How Not to invent the next-gen CAPTCHA

blahedo · on Oct 20, 2009

Yeah, the problem with most captchas is that they're visual and they're working in an area where computers are starting to get really good. The main thing that computers are still pretty bad at is understanding completely arbitrary text, so the way to go has to be in that direction (which also has the benefit of being handicap-accessible). Ask questions, in text, that have textual answers. Throw in a random-number generator so that the questions aren't just a memorisable list. And most important, make EVERY USER of the captcha system ("user" here meaning the owner of the blog or the site, not the visitor to the site) able to edit the question list. Any system that is uniform across all its users will become a target for spam-hackers to break. But if you can change the question? Maybe even just _rephrase_ the question? Way, way harder. People are still smarter than computers, we just have to give them the chance to actually do their thing.

I wrote a plugin years ago for MovableType as a proof of concept (which I still use on my own blog): http://www.blahedo.org/botblock/ Even a user that doesn't want to touch any of the code (even though it's pretty easy) can always edit "Add one to this number:" to "What number comes after this number:" or somesuch. To solve the "more humans on this end" problem, it seems like you have to let them modify the very questions themselves.

jerf · on Oct 20, 2009

I spent a couple of years in college working on a learning content management system that had a large bank of randomized questions. Believe me, that's perfectly defeatable. I have existence proofs.

The question "RAND(1,100) + RAND(1,100) = ?" may represent 10,000 distinct questions, but the effort to answer them is only marginally greater than the effort you spent in writing it. Basically every CAPTCHA approach based on "I'll just have a bank of X" (questions, images, etc) will fail, because the spammers can classify faster than you can add to the set.

Note the "conventional" CAPTCHA, which has stood the test of time, doesn't have a "bank" of anything, it generates fresh stuff all the time. ReCAPTCHA has a bank, but it's structured to be way larger than any set of questions you will ever pull, and is also cleverly set up so that they still benefit a bit even if it is "broken".

blahedo · on Oct 20, 2009

Arguing about "RAND(1,100)..." is beside the point. First of all, adding two-digit numbers is _not_ something that's trivially easy for a lot of humans. But more importantly, it's not leveraging any level of textual natural language understanding. It's true that any spammer that decides to target your question will be able to write a rule for their rulebase that will defeat your captcha, but the whole thing that makes the spammer's task economical is that they spend zero or a very tiny amount of person-time per spammed site. This throws a spanner in the works.

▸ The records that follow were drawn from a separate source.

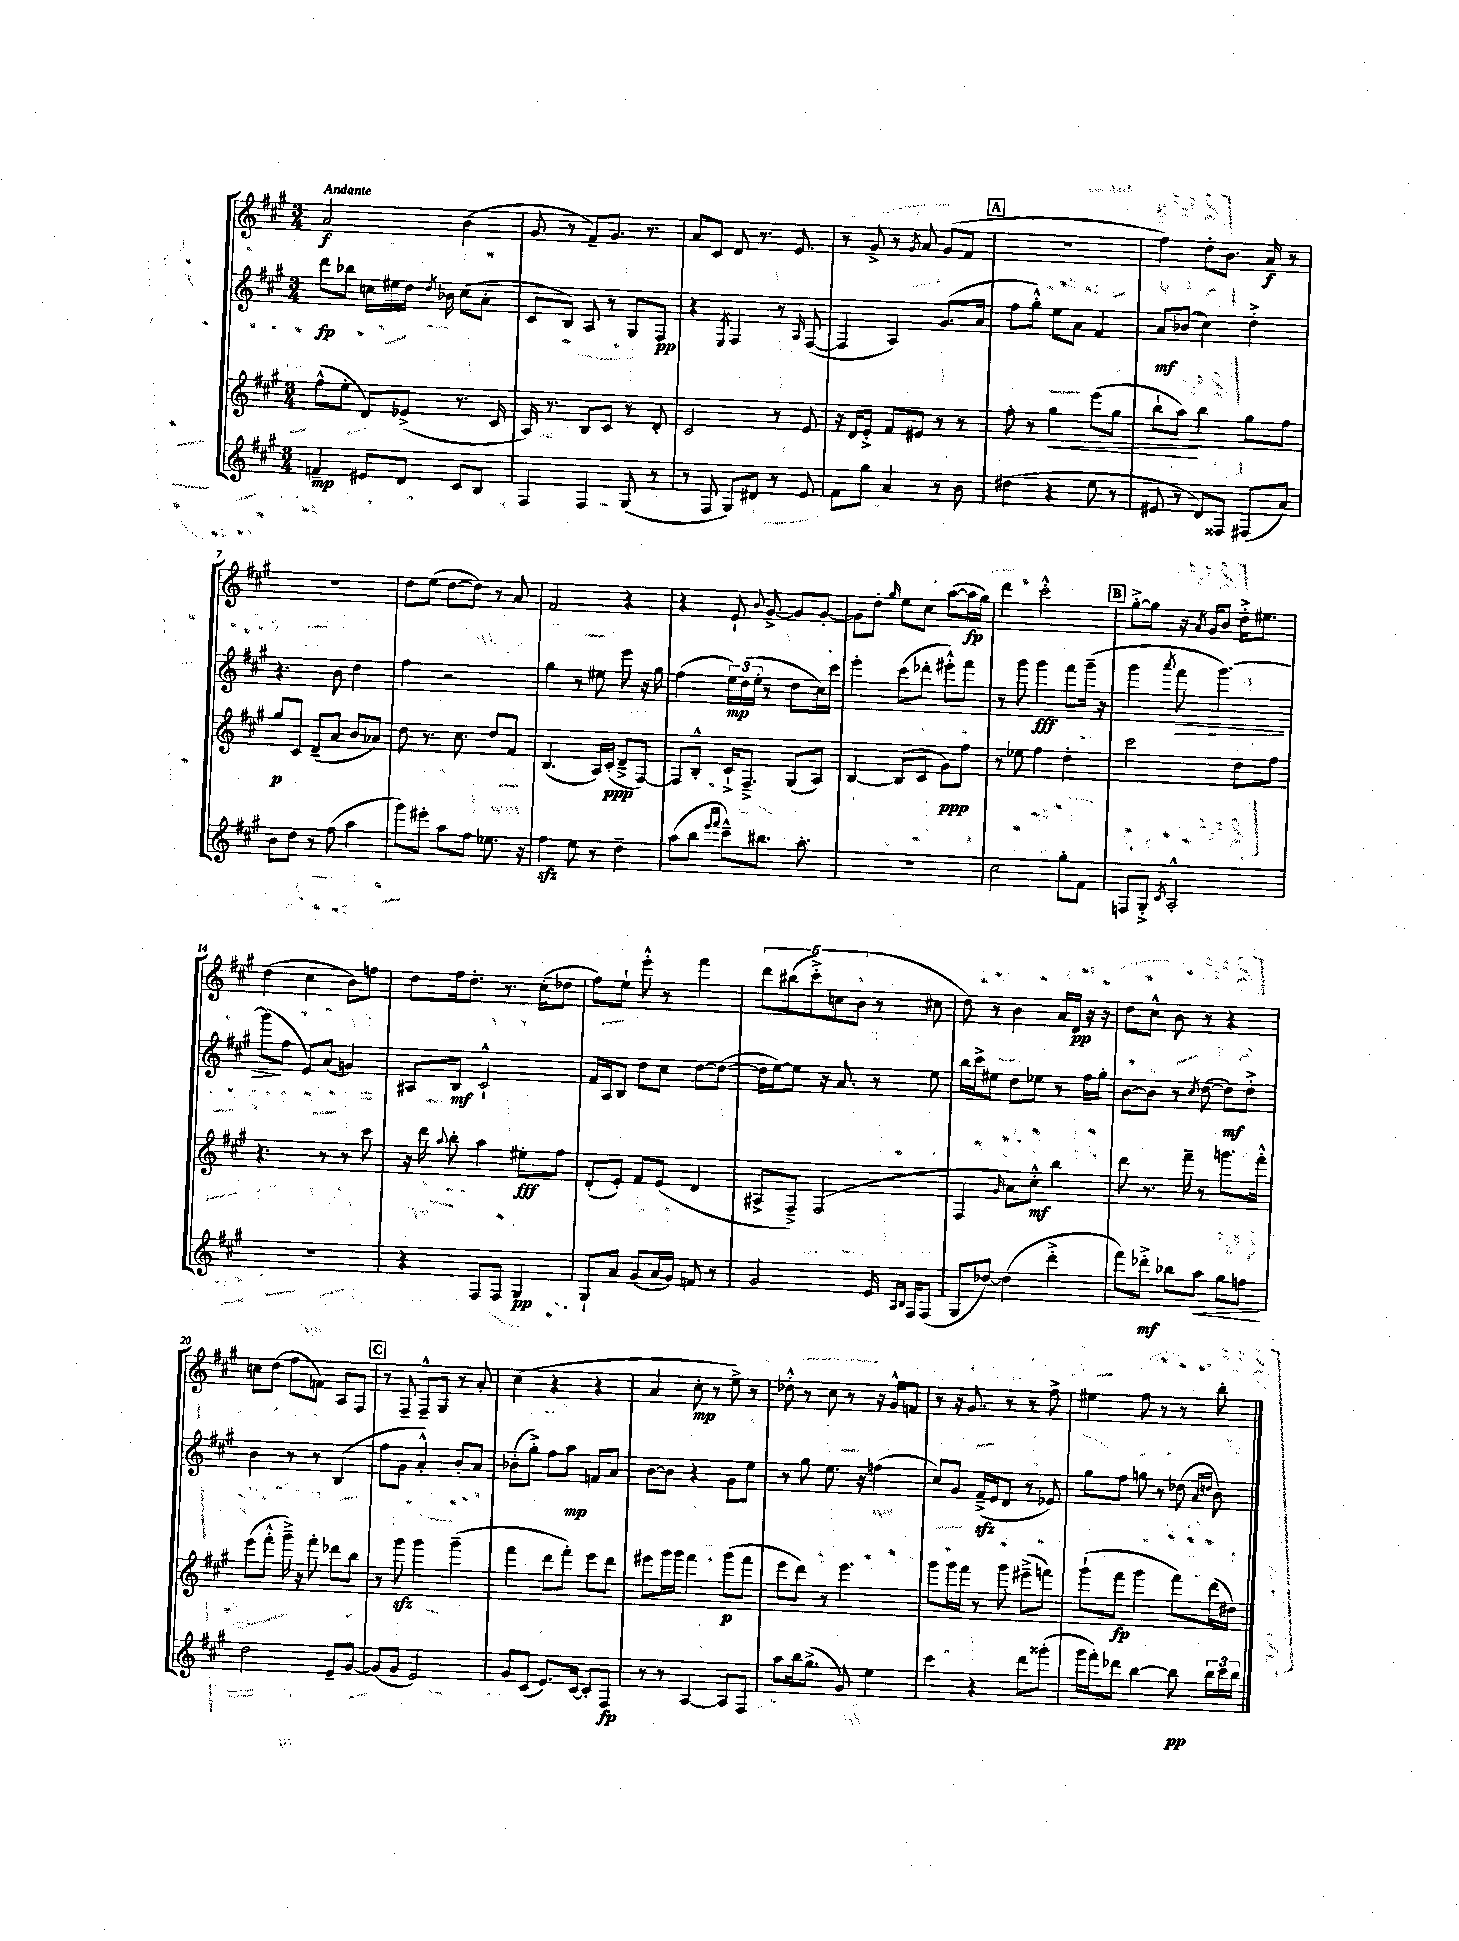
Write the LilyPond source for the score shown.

<<
\new StaffGroup <<
\new Staff = "s0" {
    \clef treble \key a \major \numericTimeSignature \time 3/4 \tempo "Andante"
    \autoBeamOff a'2\f b'4( |
    gis'8 r8 fis'8[--) gis'8.] r8. |
    a'8[ cis'8] d'8 r8. e'8. |
    r8 gis'8-> r8 \acciaccatura { gis'8 } a'8 gis'8[( fis'8] |
    \mark \markup { \box "A" } R2. |
    fis''4) d''8[-. b'8.] a'16\f r8 |
    R2. |
    d''8[ e''8]( d''8[~ d''8]) r8 a'8 |
    fis'2 r4 |
    r4 e'8-! \appoggiatura { b'8 } gis'8~-> gis'8[ gis'8]~-. |
    gis'8[ d''8]-. \grace { gis''16 } e''8[ cis''8] a''8[~( a''16\fp gis''16]) |
    d'''4 cis'''2-.-^ |
    \mark \markup { \box "B" } gis''8[~-.-> gis''8] r16 \acciaccatura { a'8 } gis'16[ b'8] d''16[-.-> eis''8.] |
    d''4( cis''4 b'8[) f''8] |
    d''8[ fis''16 d''8.]-. r8. cis''16[-.( des''8] |
    fis''8[) e''8]-! e'''8-.-^ r8 fis'''4 |
    \tuplet 5/4 { d'''8[ bis''8( cis'''8-.->) c''8 b'8]( } r8 cis''8 |
    d''8) r8 b'4 a'16[ d'16]\pp r16 r16 |
    d''8[ cis''8]-^ b'8 r8 r4 |
    c''8[ d''8]( fis''8[ f'8]) a8[ fis8] |
    \mark \markup { \box "C" } r8 fis8-- fis8[---^ gis8] r8 a'8-. |
    cis''4( r4 r4 |
    a'4 cis''8-.\mp r8 e''8->) r8 |
    des''8-.-^ r8 cis''8 r8 r16 gis'16[-^ f'8] |
    r8 r16 gis'8. r8 r8 fis''8-> |
    eis''4 fis''8 r8 r8 b''8-. \bar "|." |
}
\new Staff = "s1" {
    \clef treble \key a \major \numericTimeSignature \time 3/4
    \autoBeamOff d'''8[\fp bes''8] c''16[ eis''16 d''16] \acciaccatura { d''8 } bes'16 c''8[( a'8]-. |
    cis'8[ b8]) a8 r8 gis8[ fis8]\pp |
    r4 \acciaccatura { e8 } fis4 r8 \grace { a16 } fis8~( |
    fis4 a4) gis'8.[( a'16] |
    \mark \markup { \box "A" } fis''8[ gis''8]-.-^) e''8[ a'8] fis'4 |
    a'8[\mf bes'8]( cis''4) d''4-.-> |
    r4. b'8 d''4 |
    fis''4 r2 |
    gis''4 r8 eis''8 e'''8 r16 gis''16 |
    fis''4( \tuplet 3/2 { e''16[\mp) d''16( e''16]-. } r8 d''8[ cis''16) cis'''16] |
    e'''4-. cis'''8[( des'''8]-. eis'''8[-.-^) fis'''8] |
    r8 gis'''8 gis'''4\fff fis'''8[ gis'''16]--( r16 |
    \mark \markup { \box "B" } gis'''4 \acciaccatura { a'''8 } fis'''8\> gis'''4.~) |
    gis'''8[\!( fis''8] e'8[) a'8]( g'4) |
    ais8[ b8]\mf cis'2-!-^ |
    fis'16[ a16 b8] d''8[ cis''8] d''8[~ d''8]~( |
    d''16[ e''16~) e''8] r16 a'8. r8 e''8 |
    b''16[ cis'''16-> eis''8] d''8[ ees''8] r8 fis''16[ gis''16]-. |
    b'8[~ b'8] r8 \acciaccatura { cis''8 } d''8~( d''8[\mf) d''8]-.-> |
    b'4 r8 r8 b4( |
    \mark \markup { \box "C" } fis''8[ gis'8] a'4-.-^) b'8[-. a'8] |
    bes'8[-.( gis''8]-.->) fis''8[ a''8]\mp f'8[ a'8] |
    b'8[~ b'8] r4 gis'8[ e''8] |
    r8 gis''8 e''8. r16 f''4( |
    cis''8[) gis'8] fis'16[--->\sfz( e'16 d'8] r8 ees'8) |
    gis''8[ fis''8] g''8 r8 des''8( \grace { a'16[ d''16] } b'8) \bar "|." |
}
\new Staff = "s2" {
    \clef treble \key a \major \numericTimeSignature \time 3/4
    \autoBeamOff fis''8[-^( e''8]-. d'8[) ees'8]->( r8. cis'16 |
    a16) r8. b8[ cis'8] r8 d'8-. |
    cis'2 r8 e'8 |
    r16 d'16[ e'8]-.-> fis'8[ eis'8] r8 r8 |
    \mark \markup { \box "A" } fis''8-. r8 gis''4\< e'''8[( gis''8] |
    b''8[-! a''8]\!) b''4 gis''8[ fis''8] |
    gis''8[\p cis'8] d'8[--( a'8] b'8[ aes'8]) |
    d''8 r8. cis''8. d''8[ fis'8] |
    b4.( a16[) cis'16]-.\ppp( d'8[---> fis8]~) |
    fis8[ b8]-.-^ cis'16[-!-> fis8.]---> gis8[( a8]) |
    b4~ b8[( cis'8] gis'8[\ppp) fis''8] |
    r8 ees''8 fis''4 d''4-. |
    \mark \markup { \box "B" } cis'''2 d''8[ fis''8] |
    r4. r8 r8 cis'''8 |
    r16 d'''16 \appoggiatura { a''8 } b''8-. a''4 eis''8[-.\fff fis''8] |
    d'8[-.( e'8]-.) fis'8[ e'8]( d'4 |
    ais8[-> fis8]--->) fis2( |
    fis4 \grace { gis'16 } a'8[) cis''8]-.-^\mf b''4 |
    d'''8 r8. fis'''16-- r8 g'''8.[ fis'''16]-.-^ |
    e'''8[( fis'''8]-.-^ gis'''16--->) r16 fis'''8-. des'''8[ b''8] |
    \mark \markup { \box "C" } r8 gis'''8\sfz gis'''4 gis'''4--( |
    fis'''4 d'''8[ fis'''8]-.) e'''8[ d'''8] |
    eis'''8[ gis'''16 gis'''16] fis'''4 gis'''8[\p( fis'''8] |
    e'''8[ d'''8]) r8 e'''4. |
    gis'''8[ gis'''16 fis'''16] r8 gis'''8 eis'''8[--->( f'''8]) |
    gis'''8[-!( fis'''8]\fp gis'''4 fis'''8[) d'''16( dis''16]) \bar "|." |
}
\new Staff = "s3" {
    \clef treble \key a \major \numericTimeSignature \time 3/4
    \autoBeamOff f'4--\mp eis'8[ d'8] cis'8[ b8] |
    fis4 fis4 gis8( r8 |
    r8 fis8 gis8[) dis'8] r8 e'8 |
    fis'8[ gis''8] a'4 r8 b'8 |
    \mark \markup { \box "A" } dis''4( r4 e''8 r8 |
    eis'8 r8 d'8[) fisis8] fis8[( a'8]) |
    b'8[ d''8] r8 fis''8( a''4 |
    gis'''8[) eis'''8]-. a''8[ fis''8] ees''8. r16 |
    fis''4\sfz e''8 r8 d''4-- |
    a''8[( b''8] \grace { e'''16[ fis'''16] } cis'''8[---^) bis''8.] a''8.-. |
    R2. |
    cis''2 gis''8[-. fis'8] |
    \mark \markup { \box "B" } f8[ gis8]-.-> \acciaccatura { cis'8 } a2-.-^ |
    R2. |
    r4 fis8[ fis8] gis4\pp |
    gis8[-! a'8] gis'8[( a'16 gis'16]) f'8 r8 |
    gis'2 e'16 \grace { a16[ b16] } fis16[ fis8]( |
    gis8[ des''8]~) des''4( d'''4-.-> |
    fis'''8[) des'''8]-.->\mf bes''8[ a''8]\< gis''8[ f''8]\! |
    d''2 e'8[-- gis'8]~ |
    \mark \markup { \box "C" } gis'8[( gis'8] e'2) |
    gis'8[ cis'8]( e'8.[) cis'16]~ cis'8[-. fis8]\fp |
    r8 r8 a4~ a8[ fis8] |
    a''8[ b''16 gis''8.]->( gis'8) e''4 |
    cis'''4 r4 d'''8[ gisis'''8]-.( |
    gis'''16[ fis'''16-.) des'''8] b''4~ b''8\pp \tuplet 3/2 { b''16[ cis'''16 b''16] } \bar "|." |
}
>>
>>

I'm also not sure I'd say that the "conventional" variety has "stood the test of time". I still see sites using them, but many of them are now so hard for humans to make out that you have to make multiple tries. And that's if you're a human with good eyesight and full cognition. The audio captchas out there are loud and obnoxious and mostly incomprehensible.

sjs382 · on Oct 20, 2009

Completely off-topic but: really!? Comic sans!?

blahedo · on Oct 20, 2009

Heh. The main style for the site was set up for my blog, which may be the one actual legitimate use of Comic sans. Then I got lazy and didn't bother separately styling the rest. :)

swombat · on Oct 20, 2009

Interesting to note that the article Louis refers to has been pulled. I guess I'd pull that article too after it was pointed out how monumentally stupid the whole thing was...

dpcan · on Oct 20, 2009

The real solution might be to have Captcha technology built right into the browser that can physically detect whether or not a human is interfacing with the form.

docmach · on Oct 20, 2009

How would this work? Spammers aren't going to use a web browser with this feature, so it would only bother real people.

jm4 · on Oct 20, 2009

There are just as many holes. How does a browser detect whether a human is using it? Even if it could how would the site be made aware of this? Does the browser send some special information with the request? If so, can't it be reproduced by some script?

tetsuo13 · on Oct 20, 2009

The browser can be scripted to mimic human behavior -- clicks, keyboard entry, mouse movements, etc. How do you determine that a human is behind the browser?